Astrocytes mediate neurovascular signaling to capillary pericytes but not to arterioles

Abstract

Active neurons increase their energy supply by dilating nearby arterioles and capillaries to increase blood flow, but the mechanisms underlying neurovascular coupling are debated. In this paper, the authors show that different calcium-dependent signaling pathways regulate blood flow at the level of capillary pericytes and arteriole smooth muscle. Active neurons increase their energy supply by dilating nearby arterioles and capillaries. This neurovascular coupling underlies blood oxygen level–dependent functional imaging signals, but its mechanism is controversial. Canonically, neurons release glutamate to activate metabotropic glutamate receptor 5 (mGluR5) on astrocytes, evoking Ca2+ release from internal stores, activating phospholipase A2 and generating vasodilatory arachidonic acid derivatives. However, adult astrocytes lack mGluR5, and knockout of the inositol 1,4,5-trisphosphate receptors that release Ca2+ from stores does not affect neurovascular coupling.

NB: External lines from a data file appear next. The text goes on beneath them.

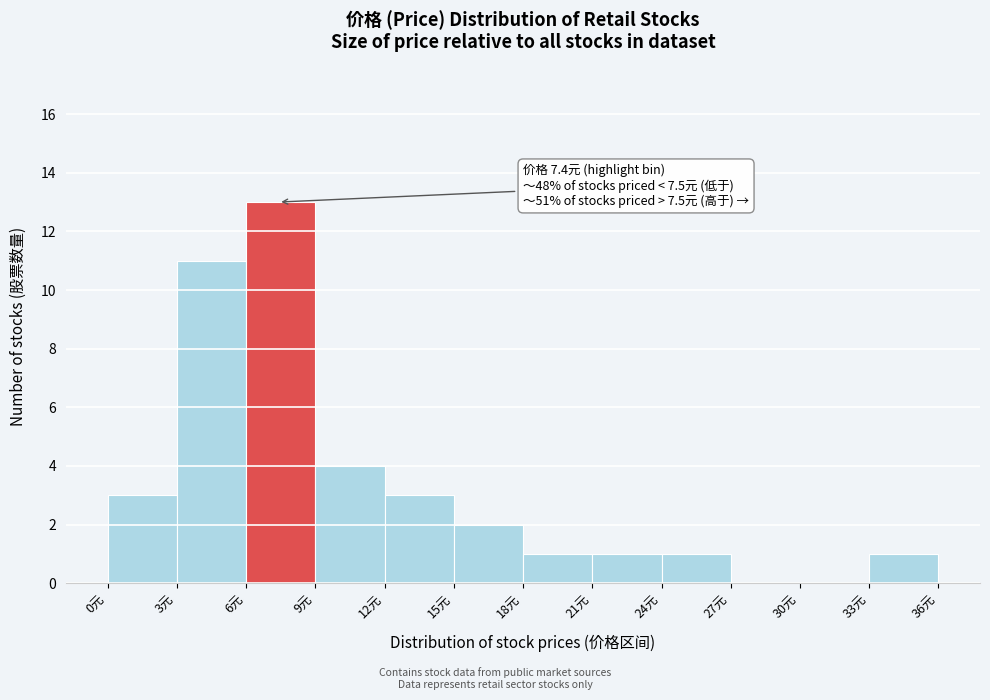

Over which range of the x-axis is the bar tallest?

6 to 9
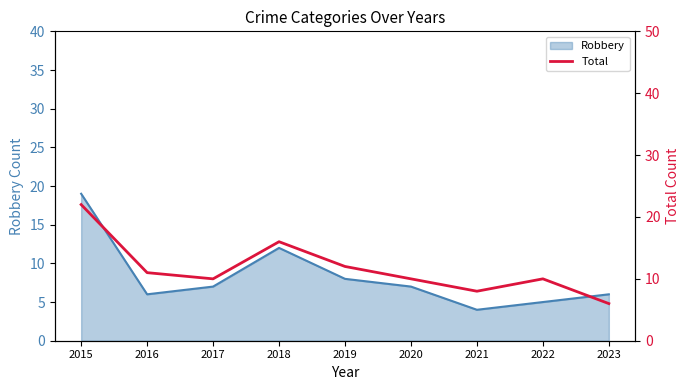

What is the change in value from 2018 to 2021?

-8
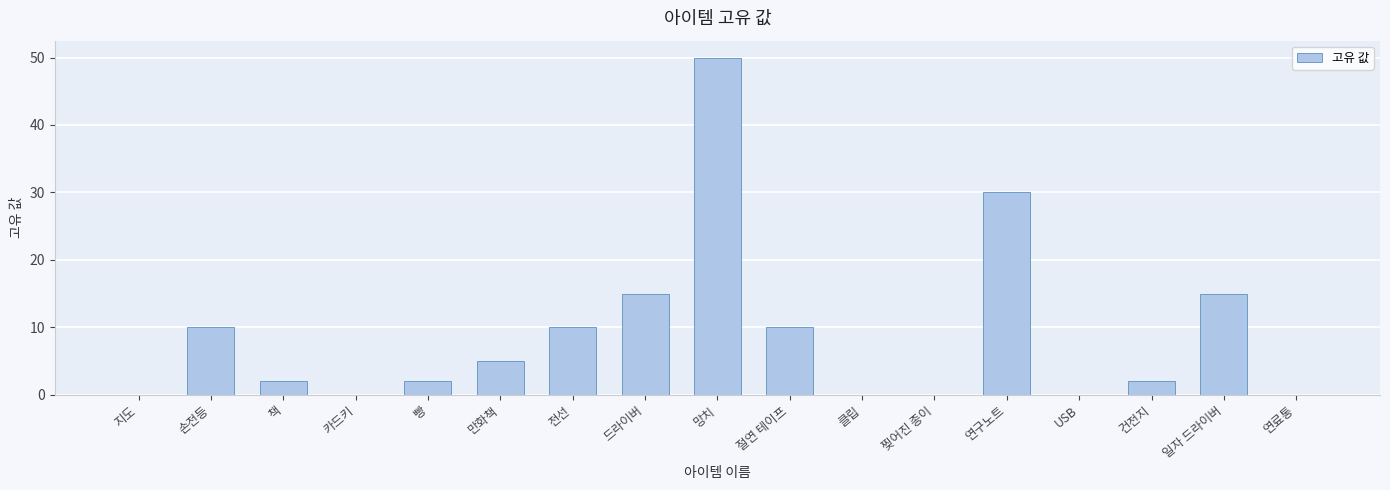

Reading right to left, what are all the values shown in this chart?

연료통=0	일자 드라이버=15	건전지=2	USB=0	연구노트=30	찢어진 종이=0	클립=0	절연 테이프=10	망치=50	드라이버=15	전선=10	만화책=5	빵=2	카드키=0	책=2	손전등=10	지도=0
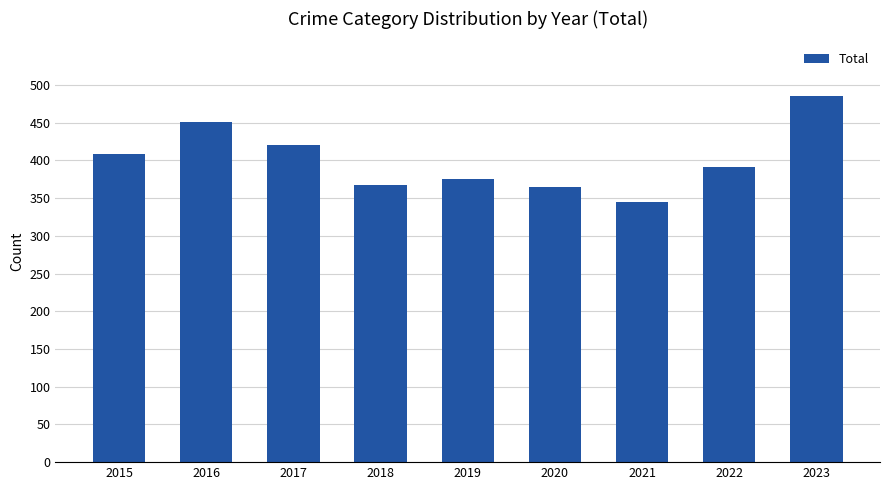

How many values are below 391?

4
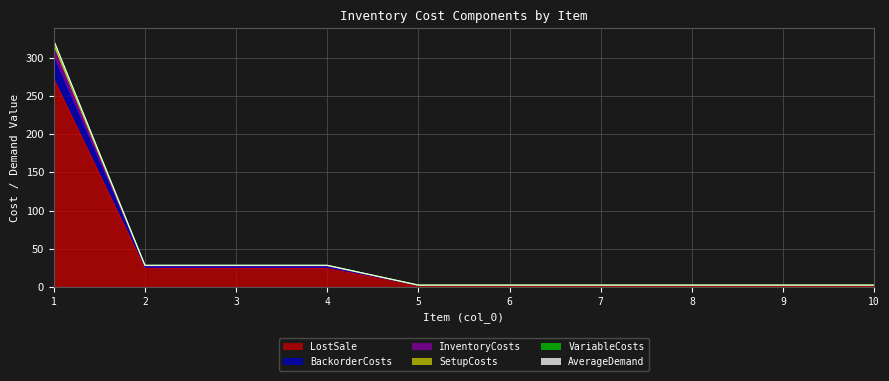

What is the sum of the InventoryCosts values at 10 and 2?

28.6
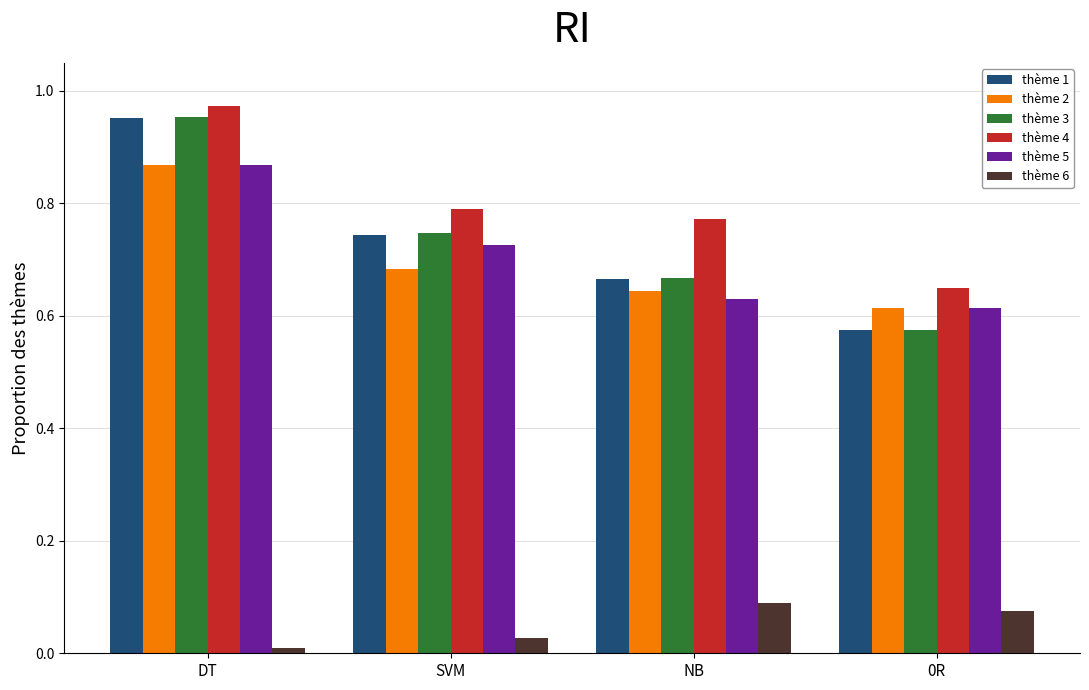

Which category has the highest value across all series?

DT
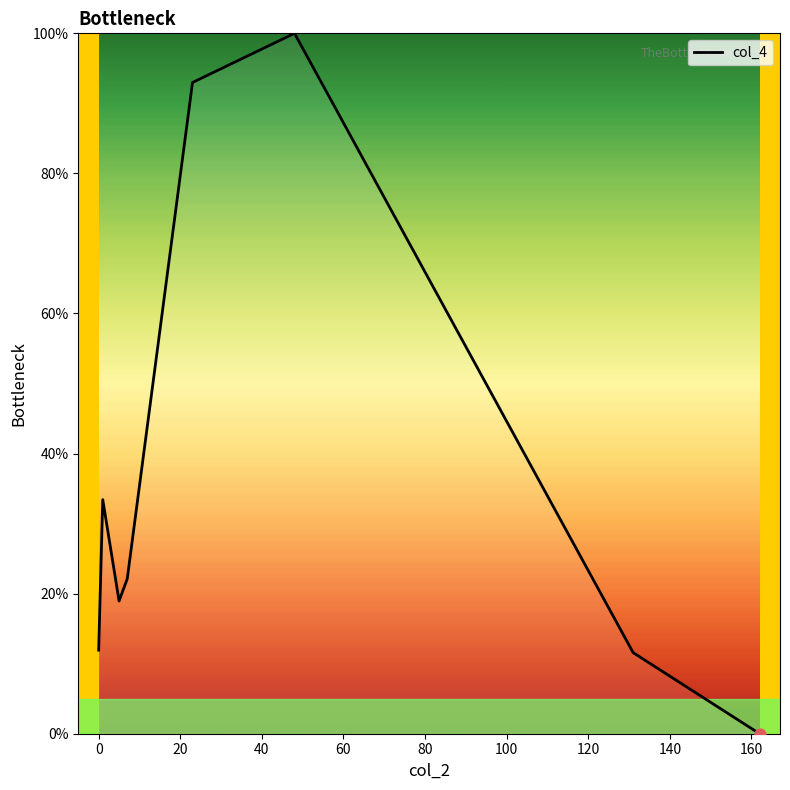

What is the sum of all values?

291.0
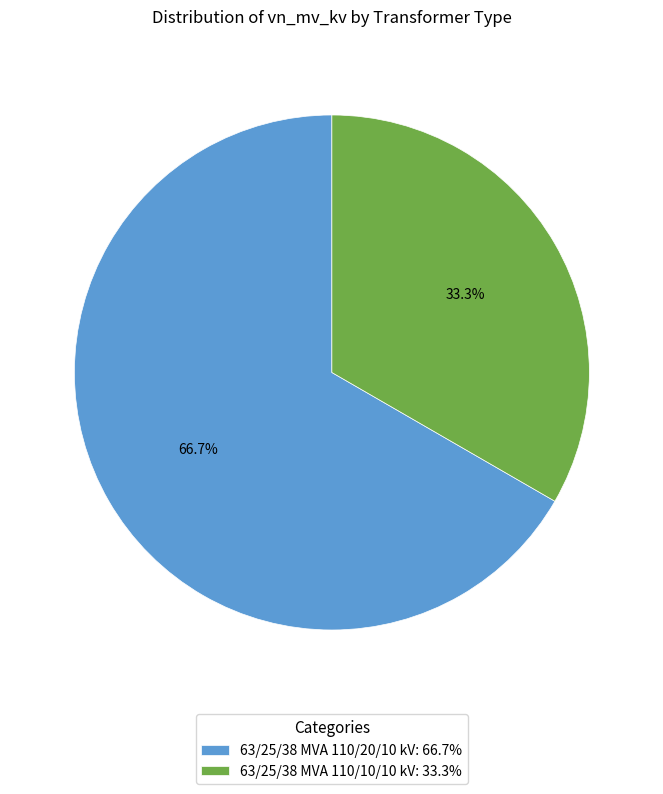

Which has a higher value, 63/25/38 MVA 110/10/10 kV or 63/25/38 MVA 110/20/10 kV?

63/25/38 MVA 110/20/10 kV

We now show that buffering astrocyte Ca2+ inhibits neuronally evoked capillary dilation, that astrocyte [Ca2+]i is raised not by release from stores but by entry through ATP-gated channels, and that Ca2+ generates arachidonic acid via phospholipase D2 and diacylglycerol lipase rather than phospholipase A2. In contrast, dilation of arterioles depends on NMDA receptor activation and Ca2+-dependent NO generation by interneurons. These results reveal that different signaling cascades regulate cerebral blood flow at the capillary and arteriole levels.